Marvin Gladstone got that right.

It is 10:00 p.m. on a Monday night and this must be the crossroads of criminal activity in Washington County. Two fat truckers and two even fatter hookers are squeezed rump-to-rump, pitcher-to-pitcher at a table littered with pizza and chips, openly popping pills. Mexican gangbangers hover near a TV showing the fights, palming nickel bags of coke, muttering and complaining, flicking butts, grinding the worn heels of their western boots to jukebox Santana. The female neo-Nazis are big into black eyeliner and leather halters that show off their breasts, but I am wearing one of Darcy’s yellow oxford shirts with a collar, jeans with a belt, and beat-up Timberlands. (“Bad guys don’t have good boots,” Angelo warned.) The only woman at Omar’s less conspicuous than I am seems to be the lady in a calf-length denim skirt with a flounce, who is standing at my left, patiently waiting for the bartender’s attention. She has been there long enough, and close enough, for me to pick up her scent, like fresh almond soap, underneath the bitter stench of cigarette smoke. And then I notice the sheaves of richly colored gray-and-silver hair caught up in barrettes and falling past her shoulders, and that the woman, although twenty-some years older than I am and as many pounds heavier, radiates the sturdiness and ease in her body of someone who labors outdoors; her finely creased skin seems to hold the moist glaze of cold and foggy mornings.
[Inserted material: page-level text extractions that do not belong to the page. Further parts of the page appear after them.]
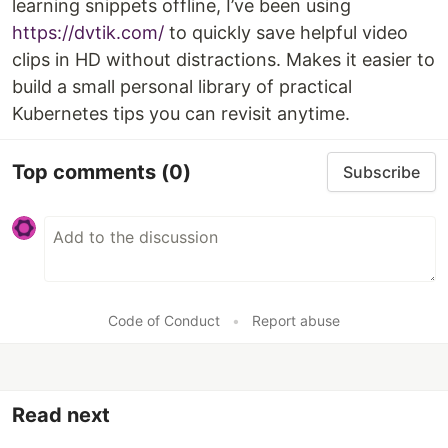
learning snippets offline, I’ve been using
https://dvtik.com/
to quickly save helpful video
clips in HD without distractions. Makes it easier to
build a small personal library of practical
Kubernetes tips you can revisit anytime.
Top comments
(0)
Subscribe
Code of Conduct
•
Report abuse
Read next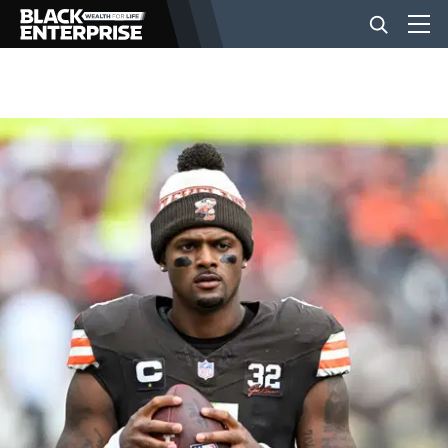
BUSINESS
NEWS
LIFESTYLE
EVENTS
VIDEOS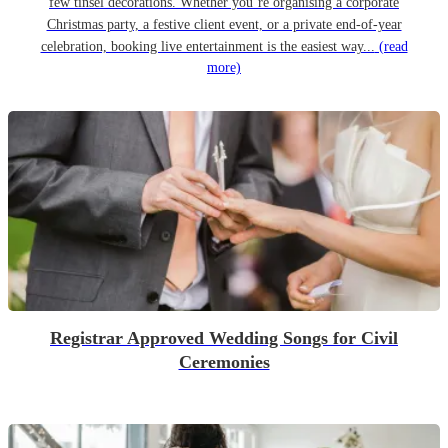
few tinsel decorations. Whether you’re organising a corporate
Christmas party, a festive client event, or a private end-of-year
celebration, booking live entertainment is the easiest way...
(read
more)
Registrar Approved Wedding Songs for Civil
Ceremonies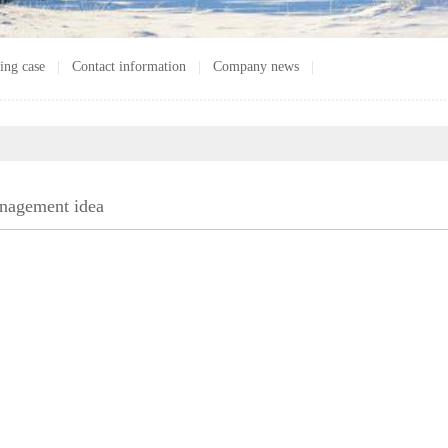
ing case
|
Contact information
|
Company news
|
nagement idea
The bartender darts his chin at her as he blows by. “Give me a sec, Megan.” “Sure thing.”

“You’ve been waiting a long time,” I observe.
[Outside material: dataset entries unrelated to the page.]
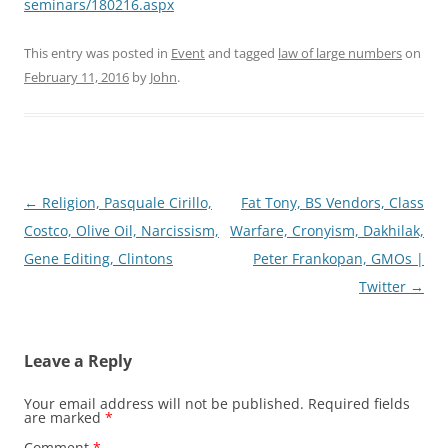
seminars/180216.aspx
This entry was posted in
Event
and tagged
law of large numbers
on
February 11, 2016
by
John
.
Post
←
Religion, Pasquale Cirillo,
Fat Tony, BS Vendors, Class
navigation
Costco, Olive Oil, Narcissism,
Warfare, Cronyism, Dakhilak,
Gene Editing, Clintons
Peter Frankopan, GMOs |
Twitter
→
Leave a Reply
Your email address will not be published.
Required fields
are marked
*
Comment
*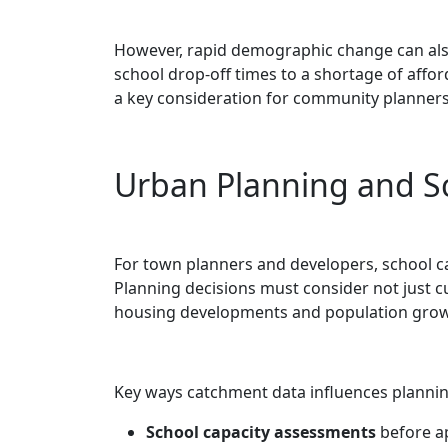
However, rapid demographic change can also
school drop-off times to a shortage of affor
a key consideration for community planners
Urban Planning and S
For town planners and developers, school cat
Planning decisions must consider not just 
housing developments and population grow
Key ways catchment data influences plannin
School capacity assessments
before a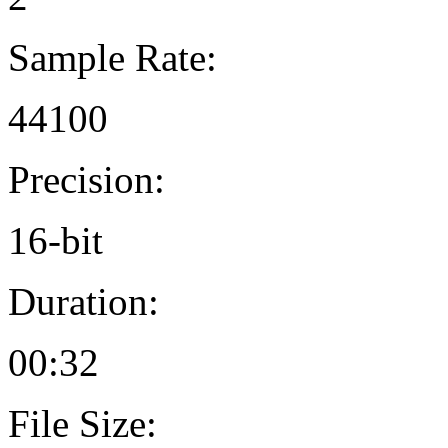
Sample Rate:
44100
Precision:
16-bit
Duration:
00:32
File Size: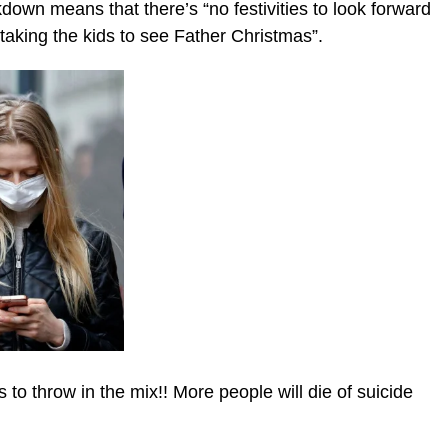
down means that there’s “no festivities to look forward
taking the kids to see Father Christmas”.
 to throw in the mix!! More people will die of suicide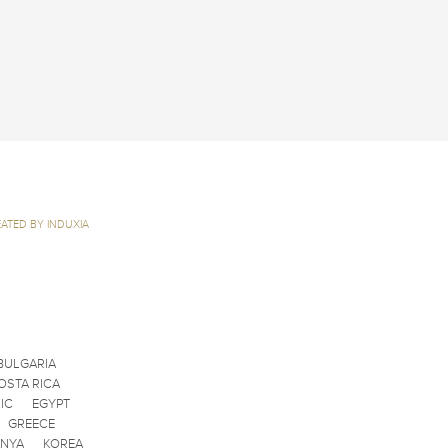
ATED BY INDUXIA
BULGARIA
OSTA RICA
IC
EGYPT
GREECE
ENYA
KOREA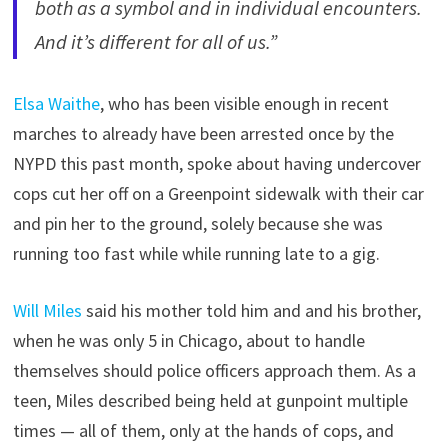
both as a symbol and in individual encounters.
And it’s different for all of us.”
Elsa Waithe
, who has been visible enough in recent
marches to already have been arrested once by the
NYPD this past month, spoke about having undercover
cops cut her off on a Greenpoint sidewalk with their car
and pin her to the ground, solely because she was
running too fast while while running late to a gig.
Will Miles
said his mother told him and and his brother,
when he was only 5 in Chicago, about to handle
themselves should police officers approach them. As a
teen, Miles described being held at gunpoint multiple
times — all of them, only at the hands of cops, and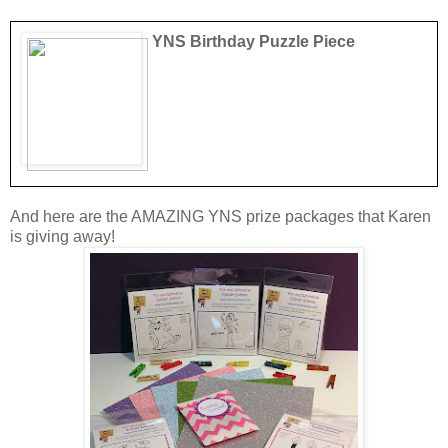
YNS Birthday Puzzle Piece
And here are the AMAZING YNS prize packages that Karen
is giving away!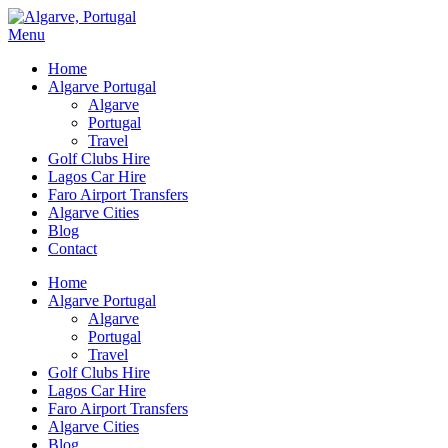
Menu
Home
Algarve Portugal
Algarve
Portugal
Travel
Golf Clubs Hire
Lagos Car Hire
Faro Airport Transfers
Algarve Cities
Blog
Contact
Home
Algarve Portugal
Algarve
Portugal
Travel
Golf Clubs Hire
Lagos Car Hire
Faro Airport Transfers
Algarve Cities
Blog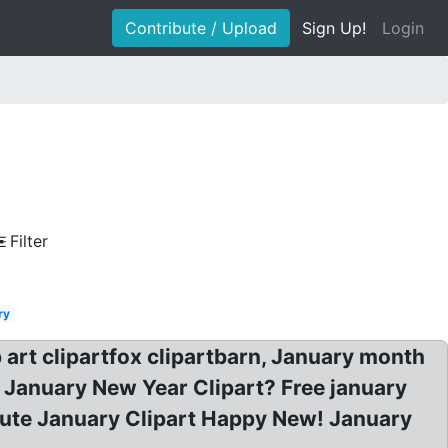
Contribute / Upload
Sign Up!
Login
Filter
ry
 art clipartfox clipartbarn, January month
? January New Year Clipart? Free january
: Cute January Clipart Happy New! January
“The waitress is busy,” the woman replies without a trace of resentment, and there is an eager jolt as I recognize this person shows an inherent sympathy for the underdog — such as a lonely stranger in a new city?

Opening move: “I love your necklace.”

A heavy silver pendant of interlocking triangles rests upon her pillowy chest.
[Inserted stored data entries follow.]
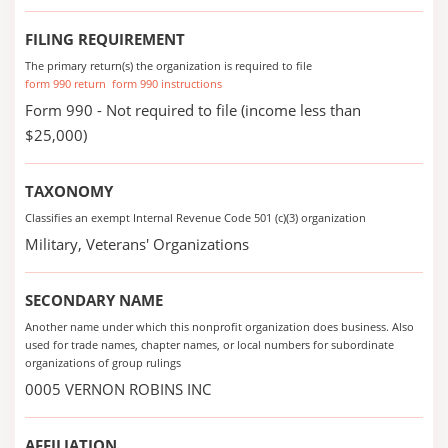
FILING REQUIREMENT
The primary return(s) the organization is required to file
form 990 return
form 990 instructions
Form 990 - Not required to file (income less than
$25,000)
TAXONOMY
Classifies an exempt Internal Revenue Code 501 (c)(3) organization
Military, Veterans' Organizations
SECONDARY NAME
Another name under which this nonprofit organization does business. Also
used for trade names, chapter names, or local numbers for subordinate
organizations of group rulings
0005 VERNON ROBINS INC
AFFILIATION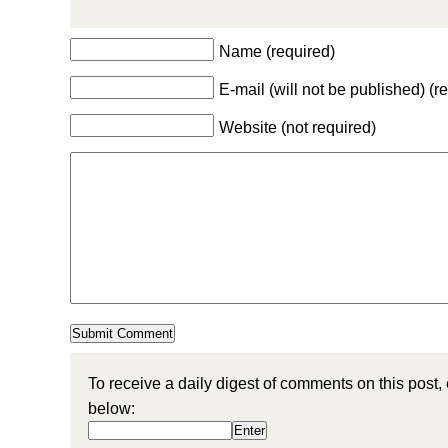
Name (required)
E-mail (will not be published) (r
Website (not required)
To receive a daily digest of comments on this post,
below: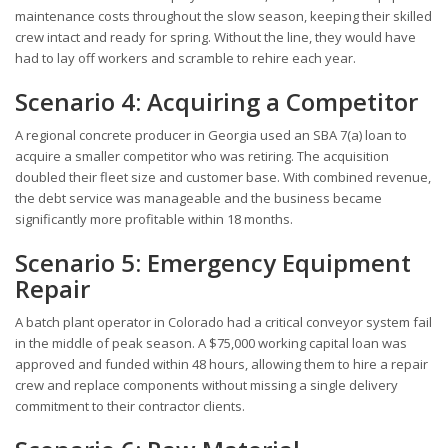
maintenance costs throughout the slow season, keeping their skilled
crew intact and ready for spring. Without the line, they would have
had to lay off workers and scramble to rehire each year.
Scenario 4: Acquiring a Competitor
A regional concrete producer in Georgia used an SBA 7(a) loan to
acquire a smaller competitor who was retiring. The acquisition
doubled their fleet size and customer base. With combined revenue,
the debt service was manageable and the business became
significantly more profitable within 18 months.
Scenario 5: Emergency Equipment
Repair
A batch plant operator in Colorado had a critical conveyor system fail
in the middle of peak season. A $75,000 working capital loan was
approved and funded within 48 hours, allowing them to hire a repair
crew and replace components without missing a single delivery
commitment to their contractor clients.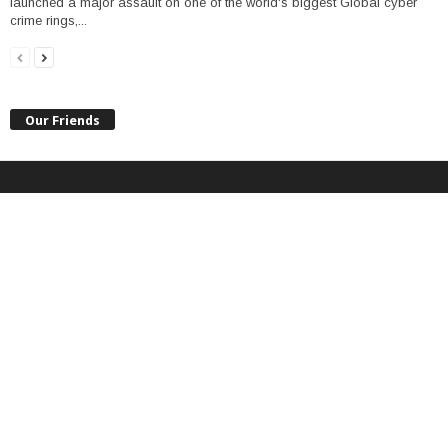
launched a major assault on one of the world's biggest Global cyber
crime rings,...
Our Friends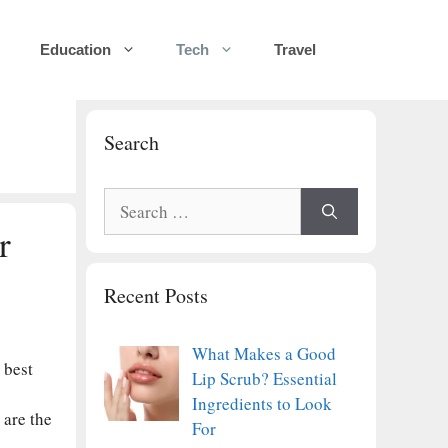
Education
Tech
Travel
Search
Search
for:
r
Recent Posts
What Makes a Good
 best
Lip Scrub? Essential
Ingredients to Look
 are the
For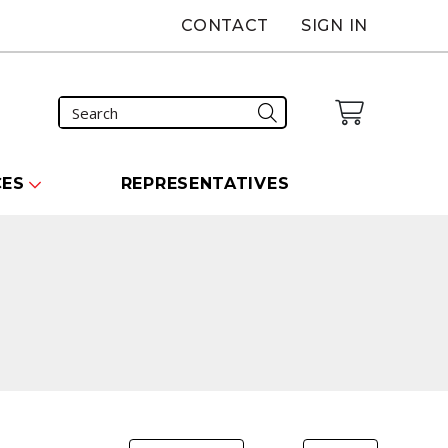
CONTACT
SIGN IN
CES
REPRESENTATIVES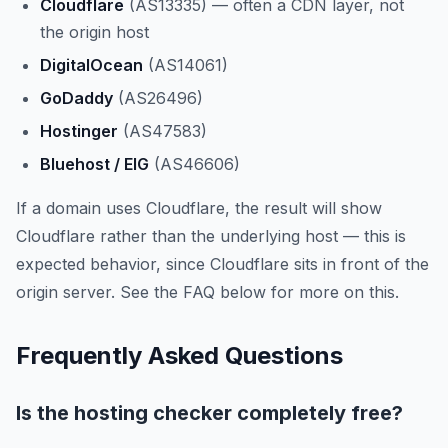
Cloudflare
(AS13335) — often a CDN layer, not
the origin host
DigitalOcean
(AS14061)
GoDaddy
(AS26496)
Hostinger
(AS47583)
Bluehost / EIG
(AS46606)
If a domain uses Cloudflare, the result will show
Cloudflare rather than the underlying host — this is
expected behavior, since Cloudflare sits in front of the
origin server. See the FAQ below for more on this.
Frequently Asked Questions
Is the hosting checker completely free?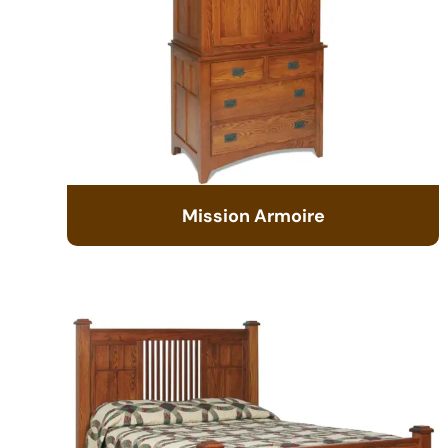
Mission Armoire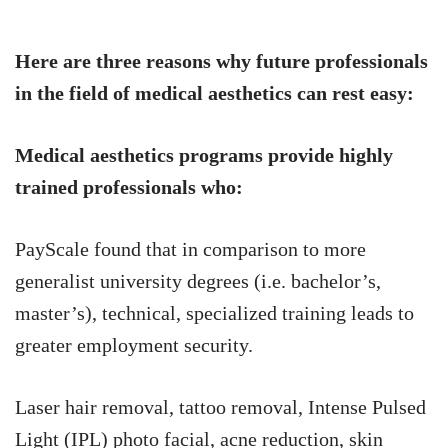
Here are three reasons why future professionals
in the field of medical aesthetics can rest easy:
Medical aesthetics programs provide highly
trained professionals who:
PayScale found that in comparison to more
generalist university degrees (i.e. bachelor’s,
master’s), technical, specialized training leads to
greater employment security.
Laser hair removal, tattoo removal, Intense Pulsed
Light (IPL) photo facial, acne reduction, skin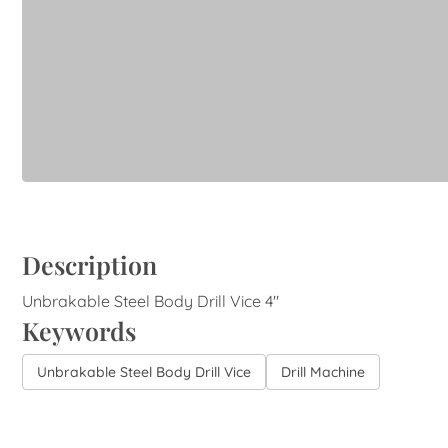
Description
Unbrakable Steel Body Drill Vice 4"
Keywords
Unbrakable Steel Body Drill Vice
Drill Machine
“A valknot. Ever heard of it?”

I shake my head.

Megan answers with a forgiving smile. “A Nordic symbol for the three aspects of the universe.” “Now,” announces the bartender, sweating from his shaved head, “what can I get for you, Megan?” He pours white wine and mixes up a Salty Dog with fresh grapefruit juice and premium gin while Megan stares across at Mr. Terminate. And Mr. Terminate glares right back at her.

“You know that guy?” I ask.

“That’s John. I think he likes you.”

“No.”

“Yes. He’s looking right at you,” she says without moving her lips.

“He’s looking at you.

It is hard to tell what is going on underneath the top hat and mirrored sunglasses.

“He knows better than to mess with me,” Megan says lightly.

Mr. Terminate has picked up an ashtray. It is a white ceramic ashtray, like the one in front of us, and it says Coors.

Megan says, “Uh-oh.”

“What’s he doing?” I ask, alarmed.

“If you’re wearing a leg holster for a primary weapon, you’re an idiot,” Angelo always says, but for the second or third time that evening, I wish Darcy DeGuzman were carrying a.45 automatic.

I have noticed we are often burdened by our own creations.

“Look out,” Megan warns.

“Why?”

Instead of answering, she starts to back away from the bar.

Mr. Terminate is examining the ashtray closely, hefting it in his hand as if it were an apple.

Then he eats it.

He chews it, and chomps it with his back teeth, and there is an extraordinary sound, like marbles grinding against one another in a soft cloth bag. A pause, then he spews a great shower of white shards and pink-flecked foam across the bar. He picks the remaining pieces out of his beard, and then, with a meaningful look at me, lifts his glass and drinks the rest of the whiskey down.

Nobody bats an eye. The bartender is there with a rag.

I turn to the woman in disbelief. “What was that?”